Extrait à lire =>
»»

Jugements de la Cour canadienne de l'impôt

Informations sur la décision

Contenu de la décision

 

 

 

 

 

[TRADUCTION FRANÇAISE OFFICIELLE]

 

 

Référence : 2012 CCI 15

 

Date : 20120110

 

Dossier : 2009-2782(CPP)

ENTRE :

ANMAR MANAGEMENT INC.,

appelante,

et

 

LE MINISTRE DU REVENU NATIONAL,

intimé,

et

 

TONY PARROTTINO,

intervenant.

 

 

MOTIFS DU JUGEMENT

(Révisés à partir de la transcription des motifs du jugement rendus oralement le 25 février 2010, à Calgary (Alberta))

 

La juge Campbell

 

[1]              Qu’il soit consigné au dossier que je rends oralement les motifs dans l’affaire AnMar Management Inc., que j’ai entendue mardi. Il s’agit d’un appel interjeté en vertu du Régime de pensions du Canada (que j’appellerai ci-après le « RPC »).

 

[2]              Le ministre a déterminé que pour les années d’imposition 2006 et 2007 de l’appelante, M. Tony Parrottino, appelé ci-après le « travailleur », était employé aux termes d’un contrat de louage de services. Par conséquent, le ministre a évalué un montant payable par l’appelante au titre des cotisations au RPC à l’égard du travailleur pour ces deux années d’imposition.

««

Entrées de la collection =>
»»

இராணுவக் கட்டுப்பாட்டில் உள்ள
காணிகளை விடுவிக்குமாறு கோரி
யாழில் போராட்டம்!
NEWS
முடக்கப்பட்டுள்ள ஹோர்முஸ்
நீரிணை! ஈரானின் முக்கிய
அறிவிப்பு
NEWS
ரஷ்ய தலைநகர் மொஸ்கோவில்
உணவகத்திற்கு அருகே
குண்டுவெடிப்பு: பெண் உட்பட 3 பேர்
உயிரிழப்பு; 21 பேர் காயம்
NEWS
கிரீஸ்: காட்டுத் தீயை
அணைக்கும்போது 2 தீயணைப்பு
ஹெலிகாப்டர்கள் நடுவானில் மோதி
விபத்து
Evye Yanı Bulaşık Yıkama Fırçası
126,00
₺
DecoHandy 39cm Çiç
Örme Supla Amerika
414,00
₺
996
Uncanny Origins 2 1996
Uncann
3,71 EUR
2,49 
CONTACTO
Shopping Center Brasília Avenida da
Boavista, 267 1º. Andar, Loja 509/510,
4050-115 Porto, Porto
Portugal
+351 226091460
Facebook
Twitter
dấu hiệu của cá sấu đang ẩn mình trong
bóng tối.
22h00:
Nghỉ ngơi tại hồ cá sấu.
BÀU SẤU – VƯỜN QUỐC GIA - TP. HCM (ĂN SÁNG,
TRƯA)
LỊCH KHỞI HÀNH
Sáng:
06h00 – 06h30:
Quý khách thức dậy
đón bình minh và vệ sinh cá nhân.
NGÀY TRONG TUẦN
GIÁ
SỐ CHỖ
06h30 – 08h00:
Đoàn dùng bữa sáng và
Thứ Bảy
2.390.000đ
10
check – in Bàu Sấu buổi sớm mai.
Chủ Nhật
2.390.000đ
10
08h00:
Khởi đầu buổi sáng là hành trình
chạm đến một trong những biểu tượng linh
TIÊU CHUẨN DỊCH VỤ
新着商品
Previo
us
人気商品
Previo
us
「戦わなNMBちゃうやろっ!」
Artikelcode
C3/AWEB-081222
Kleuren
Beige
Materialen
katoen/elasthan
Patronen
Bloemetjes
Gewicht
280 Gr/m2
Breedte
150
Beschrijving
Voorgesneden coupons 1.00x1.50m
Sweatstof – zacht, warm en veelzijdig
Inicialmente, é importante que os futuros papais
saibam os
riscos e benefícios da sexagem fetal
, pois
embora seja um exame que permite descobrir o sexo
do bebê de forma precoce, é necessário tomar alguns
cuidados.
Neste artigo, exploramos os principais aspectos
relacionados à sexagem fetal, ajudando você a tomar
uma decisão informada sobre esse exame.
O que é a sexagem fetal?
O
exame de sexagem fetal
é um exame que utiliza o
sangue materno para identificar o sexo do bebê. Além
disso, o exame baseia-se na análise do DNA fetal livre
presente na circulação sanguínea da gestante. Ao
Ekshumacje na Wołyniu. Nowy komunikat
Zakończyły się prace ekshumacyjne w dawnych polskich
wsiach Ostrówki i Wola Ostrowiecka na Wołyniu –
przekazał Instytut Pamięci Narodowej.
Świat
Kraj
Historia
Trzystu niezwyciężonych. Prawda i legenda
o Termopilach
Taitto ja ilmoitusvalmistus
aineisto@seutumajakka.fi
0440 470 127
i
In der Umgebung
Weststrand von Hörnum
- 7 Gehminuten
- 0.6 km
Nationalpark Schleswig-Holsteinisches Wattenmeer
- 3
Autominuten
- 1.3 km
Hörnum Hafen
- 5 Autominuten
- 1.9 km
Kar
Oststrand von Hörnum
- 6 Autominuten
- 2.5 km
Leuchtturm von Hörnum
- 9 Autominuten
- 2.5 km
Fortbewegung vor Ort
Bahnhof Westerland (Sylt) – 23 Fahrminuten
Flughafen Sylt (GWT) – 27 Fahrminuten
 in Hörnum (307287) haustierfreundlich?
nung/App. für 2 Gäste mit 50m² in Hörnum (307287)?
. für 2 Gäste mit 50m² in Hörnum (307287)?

««

Consigne 1 => Énumérez toutes les parties nommées dans l'extrait, chacune avec le rôle qui lui est attribué.
Consigne 2 => D'après l'extrait, à quelle date les motifs du jugement ont-ils été rendus oralement ?
Consigne 3 => Veuillez reproduire l'extrait à partir des mots « La juge Campbell » jusqu'aux mots « deux années d’imposition. » inclus.
Les lignes ne servent à rien ici.

Réponse attendue 1 =>
AnMar Management Inc., appelante
Le ministre du Revenu national, intimé
Tony Parrottino, intervenant

Réponse attendue 2 => Le 25 février 2010.

Réponse attendue 3 =>
La juge Campbell

 

[1]              Qu’il soit consigné au dossier que je rends oralement les motifs dans l’affaire AnMar Management Inc., que j’ai entendue mardi. Il s’agit d’un appel interjeté en vertu du Régime de pensions du Canada (que j’appellerai ci-après le « RPC »).

 

[2]              Le ministre a déterminé que pour les années d’imposition 2006 et 2007 de l’appelante, M. Tony Parrottino, appelé ci-après le « travailleur », était employé aux termes d’un contrat de louage de services. Par conséquent, le ministre a évalué un montant payable par l’appelante au titre des cotisations au RPC à l’égard du travailleur pour ces deux années d’imposition.